In applications like VPN, we need to account for HMAC hashing when using CBC ciphers. Hence, a fairer comparison is between AES-128-CBC-HMAC-SHA1 and AES-128-GCM. Look at the chart. GCM beats CBC categorically, as much as 2x faster except the "16 bytes" category where GCM is still 40% faster than CBC. Figure 1 in this article by Intel corroborates the result.
GCM looks very promising!
ARM Cortex-A9 @800MHz single-thread
AES-128-CBC without HW accelearation
Phaeo:~$ openssl speed -evp aes-128-cbc OpenSSL 1.0.2k 26 Jan 2017 built on: reproducible build, date unspecified options:bn(64,32) rc4(ptr,char) des(idx,cisc,2,long) aes(partial) blowfish(ptr) compiler: arm-openwrt-linux-gnueabi-gcc -I. -I.. -I../include -fPIC -DOPENSSL_PIC -DZLIB_SHARED -DZLIB -DOPENSSL_THREADS -D_REENTRANT -DDSO_DLFCN -DHAVE_DLFCN_H -DOPENSSL_SMALL_FOOTPRINT -DOPENSSL_NO_ERR -DTERMIOS -O2 -pipe -march=armv7-a -mtune=cortex-a9 -fno-caller-saves -fhonour-copts -Wno-error=unused-but-set-variable -Wno-error=unused-result -mfloat-abi=soft -fpic -I/media/ware4/Entware-ng.2017.02/package/libs/openssl/include -fomit-frame-pointer -Wall type 16 bytes 64 bytes 256 bytes 1024 bytes 8192 bytes aes-128-cbc 17323.98k 19870.02k 21037.92k 21193.69k 21137.01k
AES-128-GCM without HW acceleration
Phaeo:~$ openssl speed -evp aes-128-gcm aes-128-gcm 7069.21k 7351.37k 7416.55k 7444.96k 7405.68k
The Cortex-A9 is my RT-AC56U where I run OpenVPN server. It doesn't have any crypto acceleration in HW. CBC is faster than GCM by 145% to 185%. I thought I had to swallow my words and should not switch to GCM ciphers. Looking closer, I might get away with it.

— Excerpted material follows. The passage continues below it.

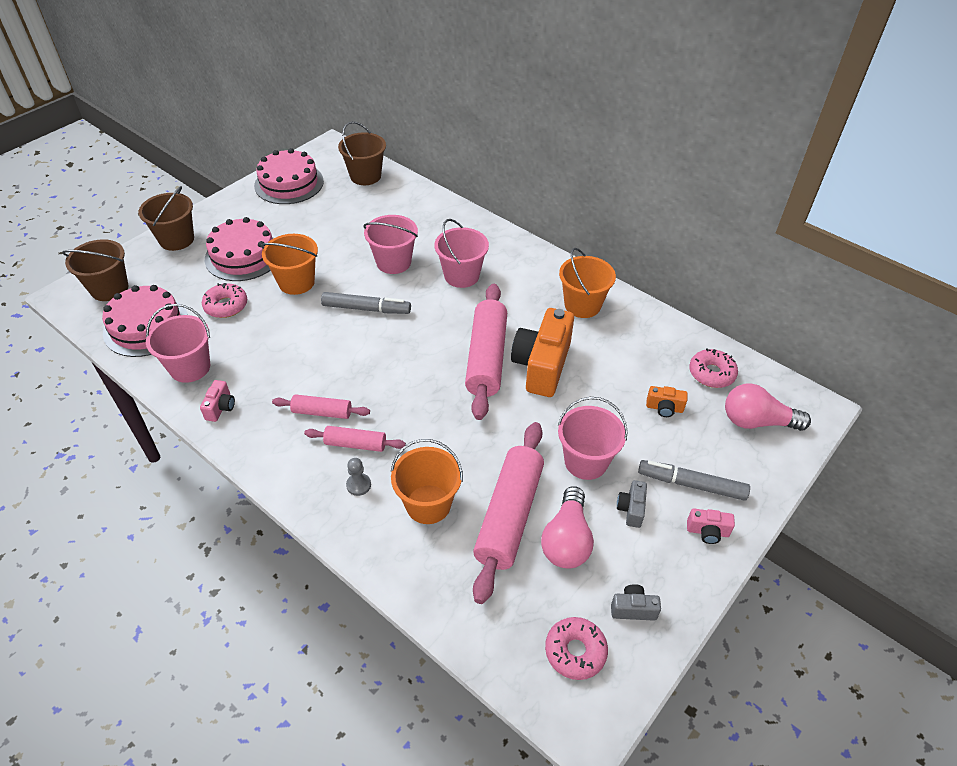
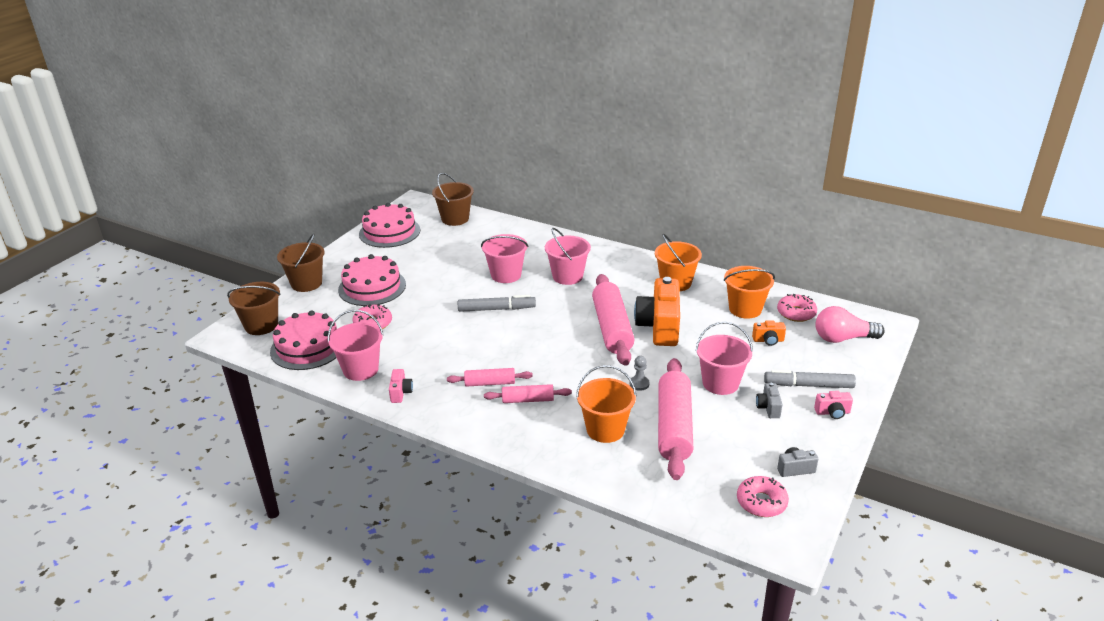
camera: 10 degrees left, 15 degrees down
(296, 282) = (428, 299): orange bucket -> orange bucket (745, 309)
(358, 485) = (542, 426): grey pawn -> grey pawn (639, 384)
(566, 540) = (726, 435): pink light bulb -> none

RT-AC56U @800MHz achieves max. 50Mbps on OpenVPN with AES-128-CBC (@1400MHz max. 70Mbps). Now look at the "16 bytes" category where GCM performs slowest. The throughput is 7351.37kbyte/s which translates to 59Mbps. Hence, GCM is not the weakest link in the overall throughput. OpenVPN has other bottle neck that limits its maximum throughput.

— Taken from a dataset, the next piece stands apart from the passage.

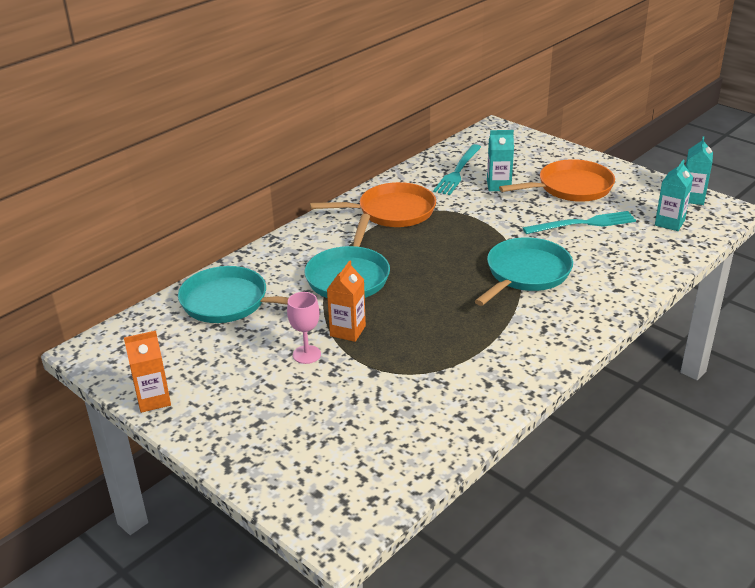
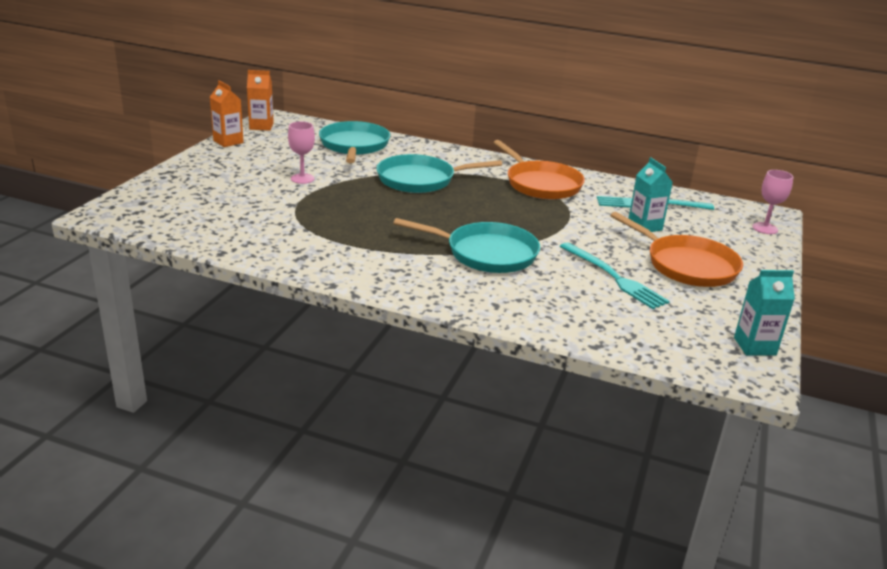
camera: 65 degrees right, 5 degrees down
(347, 331) = (342, 188): orange carton -> orange carton (261, 126)
(519, 138) = (765, 228): none -> pink goblet
(669, 223) = (673, 332): turquoise carton -> none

In addition, the computation saved from doing 160-bit SHA1 HMAC (OpenVPN's default) or 128-bit MD5 HMAC (my choice for saving space) might improve the overall throughput a bit. Some real world tests would be good to see.
Updated 2017-4-13: added data for AES-128-CBC-HMAC-SHA1 with AES-NI.